--- START ---

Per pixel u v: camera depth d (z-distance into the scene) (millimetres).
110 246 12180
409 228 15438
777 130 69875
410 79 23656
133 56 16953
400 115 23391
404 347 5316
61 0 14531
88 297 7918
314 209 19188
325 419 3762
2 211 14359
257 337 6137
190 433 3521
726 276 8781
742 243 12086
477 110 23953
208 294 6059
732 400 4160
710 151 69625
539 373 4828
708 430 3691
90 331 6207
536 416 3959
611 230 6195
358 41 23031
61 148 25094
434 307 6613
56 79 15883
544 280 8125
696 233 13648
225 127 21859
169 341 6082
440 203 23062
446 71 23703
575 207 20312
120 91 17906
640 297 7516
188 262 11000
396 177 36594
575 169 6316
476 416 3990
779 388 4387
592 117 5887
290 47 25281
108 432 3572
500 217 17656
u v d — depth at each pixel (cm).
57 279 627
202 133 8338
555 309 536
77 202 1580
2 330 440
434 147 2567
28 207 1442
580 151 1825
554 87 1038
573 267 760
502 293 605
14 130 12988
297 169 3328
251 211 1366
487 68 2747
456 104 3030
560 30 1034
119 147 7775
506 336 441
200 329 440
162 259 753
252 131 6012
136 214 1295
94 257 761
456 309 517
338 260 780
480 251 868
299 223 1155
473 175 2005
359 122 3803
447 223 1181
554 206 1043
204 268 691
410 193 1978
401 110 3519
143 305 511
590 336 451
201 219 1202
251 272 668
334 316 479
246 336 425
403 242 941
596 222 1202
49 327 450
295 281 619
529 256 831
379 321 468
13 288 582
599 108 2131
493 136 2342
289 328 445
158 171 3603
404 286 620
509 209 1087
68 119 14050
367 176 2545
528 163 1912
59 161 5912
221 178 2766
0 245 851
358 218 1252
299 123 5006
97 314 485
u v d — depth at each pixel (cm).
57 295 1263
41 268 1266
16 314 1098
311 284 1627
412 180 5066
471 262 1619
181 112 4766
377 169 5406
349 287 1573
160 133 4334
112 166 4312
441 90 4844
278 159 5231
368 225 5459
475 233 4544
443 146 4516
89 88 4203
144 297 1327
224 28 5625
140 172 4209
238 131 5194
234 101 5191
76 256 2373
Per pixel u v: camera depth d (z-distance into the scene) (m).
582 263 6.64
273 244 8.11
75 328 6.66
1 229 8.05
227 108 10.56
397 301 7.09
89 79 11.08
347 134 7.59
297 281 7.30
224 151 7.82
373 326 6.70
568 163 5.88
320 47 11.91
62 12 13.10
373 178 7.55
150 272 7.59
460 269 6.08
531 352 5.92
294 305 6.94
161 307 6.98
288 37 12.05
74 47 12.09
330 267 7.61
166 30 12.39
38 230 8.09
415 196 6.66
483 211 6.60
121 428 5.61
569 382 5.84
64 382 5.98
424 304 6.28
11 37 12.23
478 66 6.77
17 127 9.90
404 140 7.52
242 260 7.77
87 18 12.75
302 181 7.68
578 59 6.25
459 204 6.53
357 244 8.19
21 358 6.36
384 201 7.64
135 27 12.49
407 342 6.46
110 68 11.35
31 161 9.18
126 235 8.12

--- END ---

▸ **WHAT YOU ARE ASKED TO DO**: In the listing above, find the line with "110 246 12180" and the line with "708 430 3691", then reproduce both and every line between them exactly.

▸ **EXERCISE ANSWER**:
110 246 12180
409 228 15438
777 130 69875
410 79 23656
133 56 16953
400 115 23391
404 347 5316
61 0 14531
88 297 7918
314 209 19188
325 419 3762
2 211 14359
257 337 6137
190 433 3521
726 276 8781
742 243 12086
477 110 23953
208 294 6059
732 400 4160
710 151 69625
539 373 4828
708 430 3691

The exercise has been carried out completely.